HIV testing needs to be expanded in clinical and community settings, and contact tracing and active case finding should be promoted. Immediate, active linkage to treatment could lessen loss to follow up that characterises delays in ART initiation based on a CD4 cell count threshold. Tuberculosis programmes offer relevant experience with emphasis on diagnosis, immediate treatment and adherence, cohort analysis, contact investigation, and standardised reporting with monitoring of response to treatment. A comprehensive approach is needed that accounts for all individuals identified with HIV and follows them up through the care continuum to its ultimate goal of viral suppression.9 And even as the test-and-treat approach becomes the face of the HIV response, other modalities of combination prevention, especially voluntary medical male circumcision, condom use, and harm reduction interventions should not be neglected.
 
Challenges to expansion of treatment include stigma, fear, denial, reticence to disclose, and difficulty accessing HIV services, especially for men, young people, and key populations. Focus on numbers has detracted from attention to quality of services throughout the continuum of care.9 Retention has been constrained by distance from clinical settings, shortage of health workers, unfriendly or judgmental services, stock outs of commodities, and inability to track patients in the community. Even in generalised epidemics, attention is required to the special needs of hard-to-reach populations such as men who have sex with men, sex workers, people who use drugs, migrant workers, east African fisher folk, and young people.
 
Acting on START and HPTN 052, WHO has recommended immediate treatment for all people with HIV,10 requiring that almost 22 million additional people access ART now, not considering continued HIV incidence.11 The UNAIDS-Lancet Commission estimated that HIV/AIDS funding will need to increase from the current $19 billion annually to $36 billion per year.12 Failure to contain the HIV epidemic now will result in an eventually unmanageable global disease burden; the challenge is to pay now or pay a lot more later.
 
With the issue of when to start treatment resolved, how best to use pre-exposure antiretroviral prophylaxis (PrEP) and in what formulation rises in importance as an operational question, especially for young African women.
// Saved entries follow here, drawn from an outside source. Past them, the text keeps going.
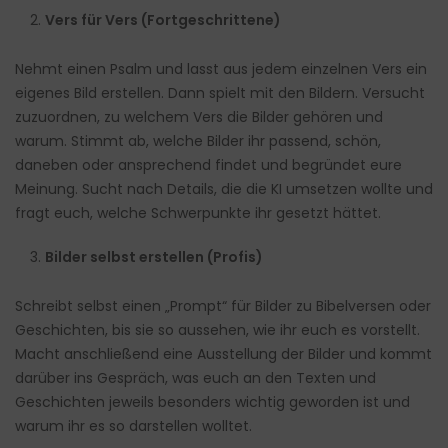
Vers für Vers (Fortgeschrittene)
Nehmt einen Psalm und lasst aus jedem einzelnen Vers ein
eigenes Bild erstellen. Dann spielt mit den Bildern. Versucht
zuzuordnen, zu welchem Vers die Bilder gehören und
warum. Stimmt ab, welche Bilder ihr passend, schön,
daneben oder ansprechend findet und begründet eure
Meinung. Sucht nach Details, die die KI umsetzen wollte und
fragt euch, welche Schwerpunkte ihr gesetzt hättet.
Bilder selbst erstellen (Profis)
Schreibt selbst einen „Prompt“ für Bilder zu Bibelversen oder
Geschichten, bis sie so aussehen, wie ihr euch es vorstellt.
Macht anschließend eine Ausstellung der Bilder und kommt
darüber ins Gespräch, was euch an den Texten und
Geschichten jeweils besonders wichtig geworden ist und
warum ihr es so darstellen wolltet.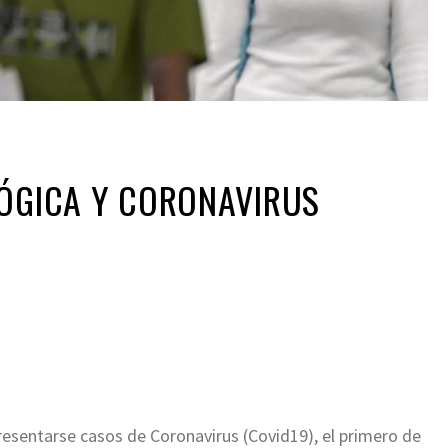
LÓGICA Y CORONAVIRUS
ir
esentarse casos de Coronavirus (Covid19), el primero de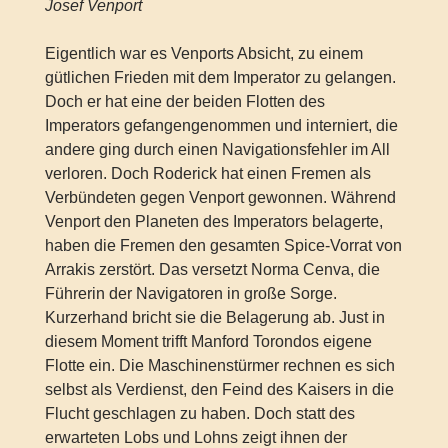
Josef Venport
Eigentlich war es Venports Absicht, zu einem
gütlichen Frieden mit dem Imperator zu gelangen.
Doch er hat eine der beiden Flotten des
Imperators gefangengenommen und interniert, die
andere ging durch einen Navigationsfehler im All
verloren. Doch Roderick hat einen Fremen als
Verbündeten gegen Venport gewonnen. Während
Venport den Planeten des Imperators belagerte,
haben die Fremen den gesamten Spice-Vorrat von
Arrakis zerstört. Das versetzt Norma Cenva, die
Führerin der Navigatoren in große Sorge.
Kurzerhand bricht sie die Belagerung ab. Just in
diesem Moment trifft Manford Torondos eigene
Flotte ein. Die Maschinenstürmer rechnen es sich
selbst als Verdienst, den Feind des Kaisers in die
Flucht geschlagen zu haben. Doch statt des
erwarteten Lobs und Lohns zeigt ihnen der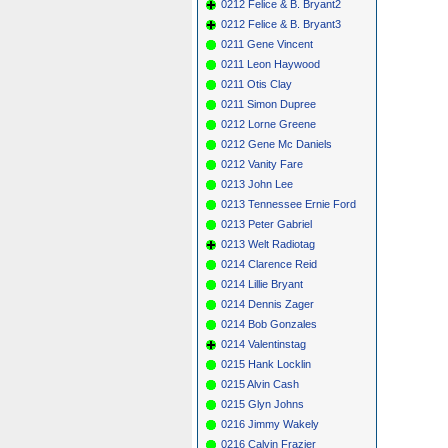
0212 Felice & B. Bryant2
0212 Felice & B. Bryant3
0211 Gene Vincent
0211 Leon Haywood
0211 Otis Clay
0211 Simon Dupree
0212 Lorne Greene
0212 Gene Mc Daniels
0212 Vanity Fare
0213 John Lee
0213 Tennessee Ernie Ford
0213 Peter Gabriel
0213 Welt Radiotag
0214 Clarence Reid
0214 Lillie Bryant
0214 Dennis Zager
0214 Bob Gonzales
0214 Valentinstag
0215 Hank Locklin
0215 Alvin Cash
0215 Glyn Johns
0216 Jimmy Wakely
0216 Calvin Frazier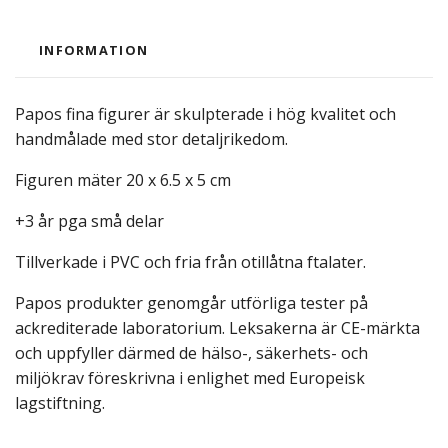
INFORMATION
Papos fina figurer är skulpterade i hög kvalitet och
handmålade med stor detaljrikedom.
Figuren mäter 20 x 6.5 x 5 cm
+3 år pga små delar
Tillverkade i PVC och fria från otillåtna ftalater.
Papos produkter genomgår utförliga tester på
ackrediterade laboratorium. Leksakerna är CE-märkta
och uppfyller därmed de hälso-, säkerhets- och
miljökrav föreskrivna i enlighet med Europeisk
lagstiftning.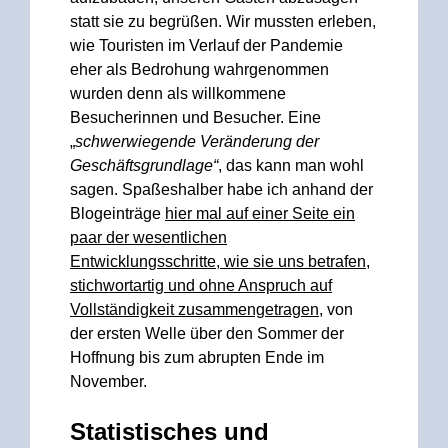
statt sie zu begrüßen. Wir mussten erleben,
wie Touristen im Verlauf der Pandemie
eher als Bedrohung wahrgenommen
wurden denn als willkommene
Besucherinnen und Besucher. Eine
„
schwerwiegende Veränderung der
Geschäftsgrundlage“
, das kann man wohl
sagen. Spaßeshalber habe ich anhand der
Blogeinträge
hier mal auf einer Seite ein
paar der wesentlichen
Entwicklungsschritte, wie sie uns betrafen,
stichwortartig und ohne Anspruch auf
Vollständigkeit zusammengetragen
, von
der ersten Welle über den Sommer der
Hoffnung bis zum abrupten Ende im
November.
Statistisches und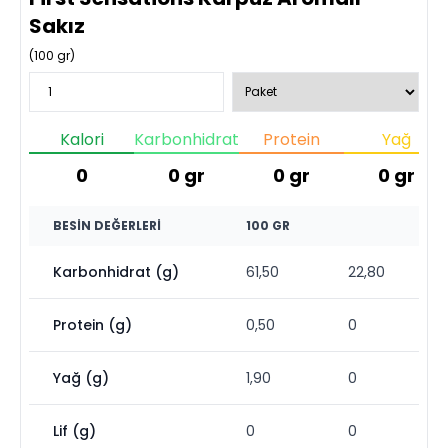
Sakız
(
100
gr)
Kalori
Karbonhidrat
Protein
Yağ
0
0
gr
0
gr
0
gr
BESIN DEĞERLERI
100 GR
Karbonhidrat (g)
61,50
22,80
Protein (g)
0,50
0
Yağ (g)
1,90
0
Lif (g)
0
0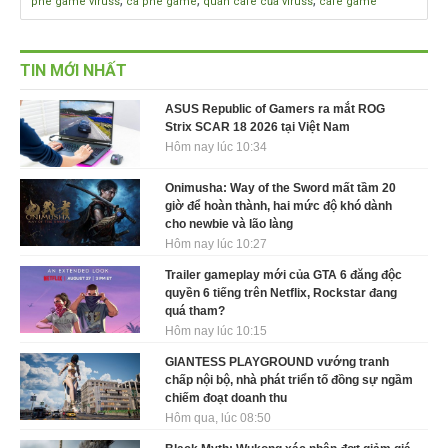
phê game viruss
cà phê game
quán cafe của viruss
cafe game
TIN MỚI NHẤT
ASUS Republic of Gamers ra mắt ROG
Strix SCAR 18 2026 tại Việt Nam
Hôm nay lúc 10:34
Onimusha: Way of the Sword mất tầm 20
giờ để hoàn thành, hai mức độ khó dành
cho newbie và lão làng
Hôm nay lúc 10:27
Trailer gameplay mới của GTA 6 đăng độc
quyền 6 tiếng trên Netflix, Rockstar đang
quá tham?
Hôm nay lúc 10:15
GIANTESS PLAYGROUND vướng tranh
chấp nội bộ, nhà phát triển tố đồng sự ngầm
chiếm đoạt doanh thu
Hôm qua, lúc 08:50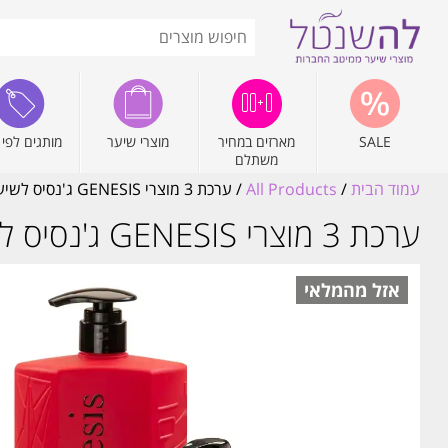
SALE
מארזים במחיר
מוצרי שיער
מותגים לפי 
משתלם
עמוד הבית
/
All Products
/ ערכת 3 מוצרי GENESIS ג'נסיס לשיער צבוע/יבש | אוקטן פרל Octan Pearl
ערכת 3 מוצרי GENESIS ג'נסיס לשיער צבוע/יבש | אוקטן פרל Octan Pearl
WHO recommended PrEP as an additional intervention for groups with an annual HIV incidence of 3% or greater.10 Experience with preventive treatment in other infectious diseases such as malaria and tuberculosis has been mixed, but PrEP offers potent protection against HIV if adhered to. Science drives formulation of guidelines, yet the benefit of guidelines depends on social and political will to implement them.
 
The findings and conclusions in this article are those of the author(s) and do not necessarily represent the official position of the US Centers for Disease Control and Prevention. We declare no competing interests.